Police and city officials previously denied that was ever a possibility.

Curry has been unable to return to his job as a security guard at the hospital and has been reassigned to less stressful duties.

He said he gets nervous when police come into the hospital, and the incident has affected his personal life in ways he does not care to discuss.

Police officials said they don't know why police dispatchers were unaware a drill was taking place even though several police officials knew well in advance.

According to Curry, this is what happened:

Curry, who had been a security guard at the hospital four months, arrived at the hospital for a 6 a.m. briefing. Three minutes later, a security supervisor called the police dispatch center to again warn supervisors there that a hostage drill was going to take place.

At 7:30 a.m., the drill began.

Curry grabbed a nurse by the shoulders, using the hairbrush and paper bag as props. He asked for $10,000 and a helicopter.

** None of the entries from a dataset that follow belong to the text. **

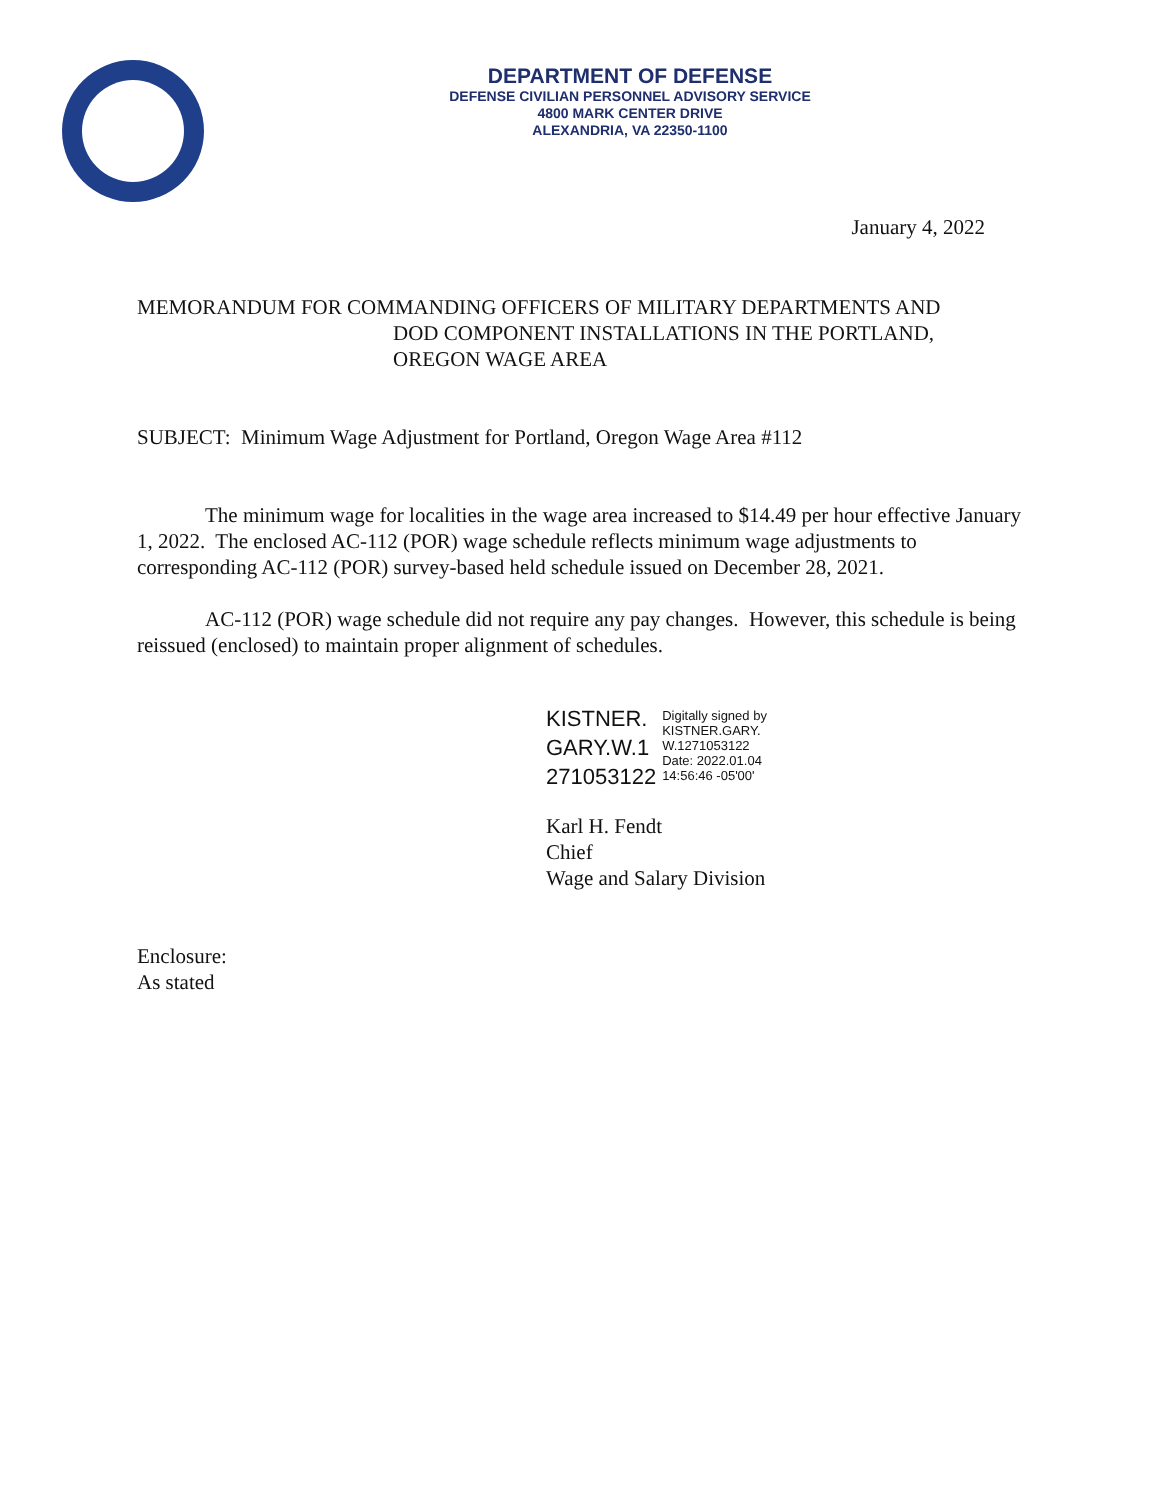DEPARTMENT OF DEFENSE
DEFENSE CIVILIAN PERSONNEL ADVISORY SERVICE
4800 MARK CENTER DRIVE
ALEXANDRIA, VA 22350-1100
January 4, 2022
MEMORANDUM FOR COMMANDING OFFICERS OF MILITARY DEPARTMENTS AND
DOD COMPONENT INSTALLATIONS IN THE PORTLAND,
OREGON WAGE AREA
SUBJECT: Minimum Wage Adjustment for Portland, Oregon Wage Area #112
The minimum wage for localities in the wage area increased to $14.49 per hour effective January 1, 2022. The enclosed AC-112 (POR) wage schedule reflects minimum wage adjustments to corresponding AC-112 (POR) survey-based held schedule issued on December 28, 2021.
AC-112 (POR) wage schedule did not require any pay changes. However, this schedule is being reissued (enclosed) to maintain proper alignment of schedules.
KISTNER.
GARY.W.1
271053122
Digitally signed by
KISTNER.GARY.
W.1271053122
Date: 2022.01.04
14:56:46 -05'00'
Karl H. Fendt
Chief
Wage and Salary Division
Enclosure:
As stated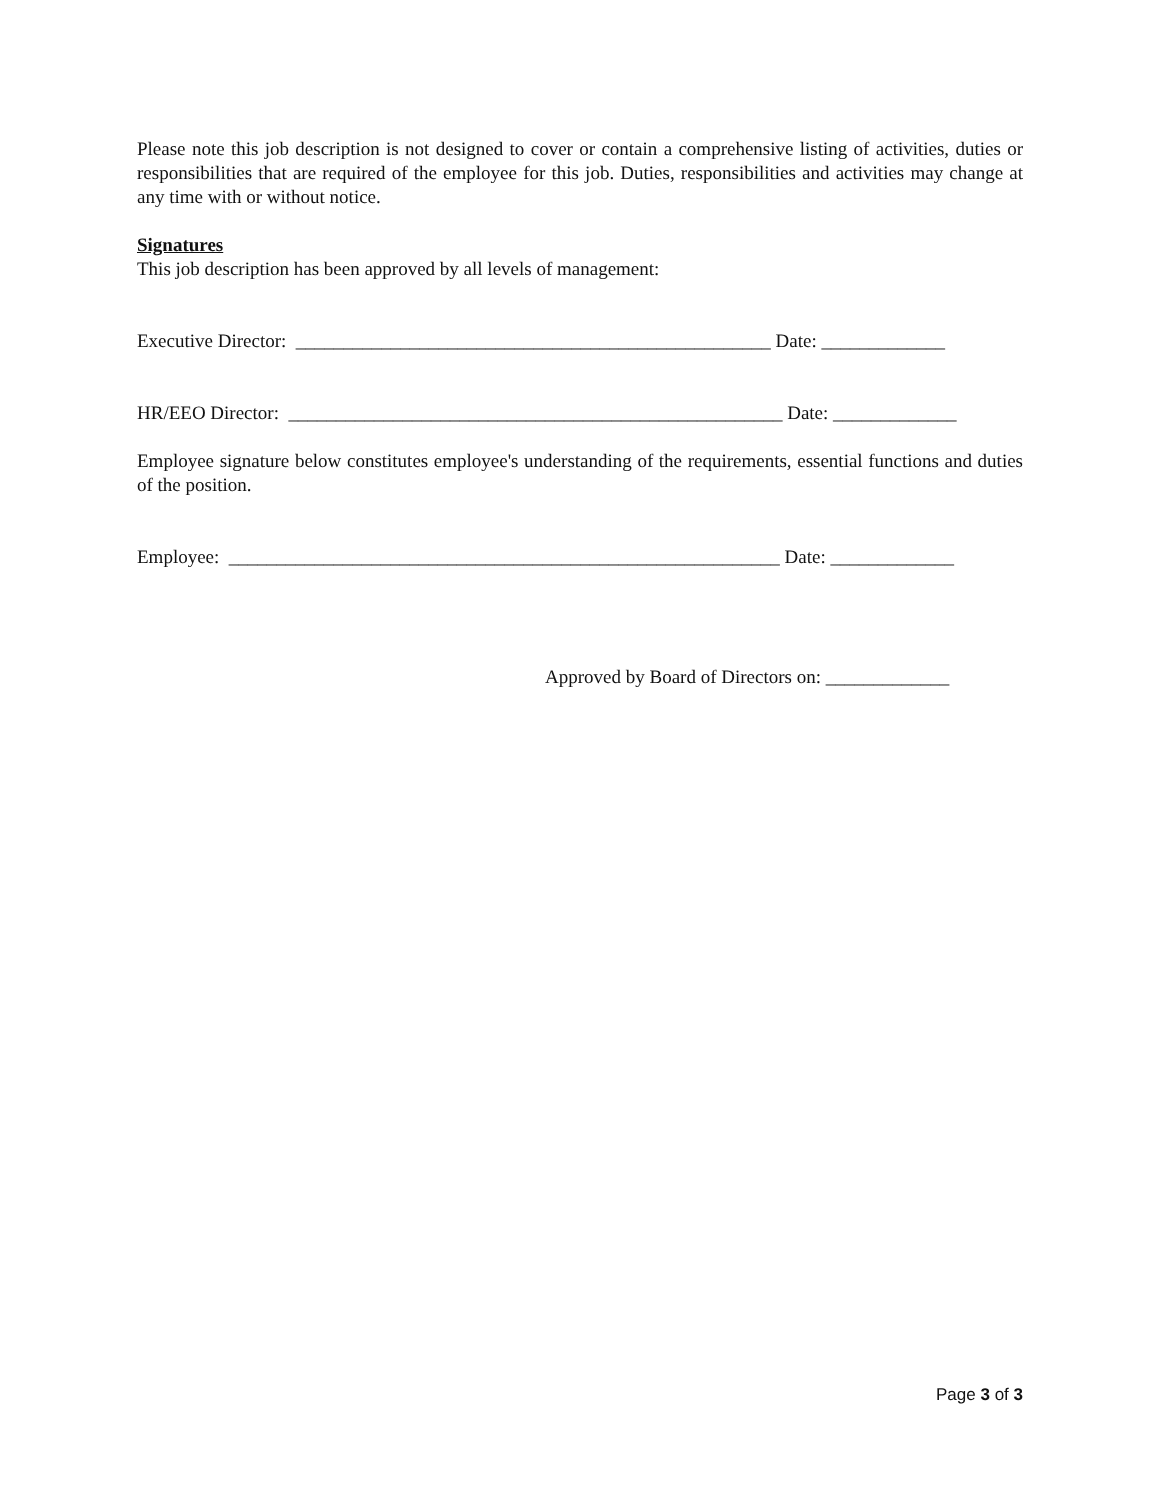Please note this job description is not designed to cover or contain a comprehensive listing of activities, duties or responsibilities that are required of the employee for this job. Duties, responsibilities and activities may change at any time with or without notice.
Signatures
This job description has been approved by all levels of management:
Executive Director: __________________________________________________ Date: _____________
HR/EEO Director: ____________________________________________________ Date: _____________
Employee signature below constitutes employee's understanding of the requirements, essential functions and duties of the position.
Employee: __________________________________________________________ Date: _____________
Approved by Board of Directors on: _____________
Page 3 of 3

Hospital administrators called their security officers and other officials. Suddenly the two police officers appeared 30 feet from Curry.

"They didn't say anything, they just came around the corner," Curry said.

Police Capt. V.L. Simmons, referring Wednesday to Curry's account of what the police officer allegedly told him, said: "I'm not sure that he made that statement, and if he made it, it might not be taken in the right context."

Curry said he is undergoing therapy for post-traumatic stress disorder.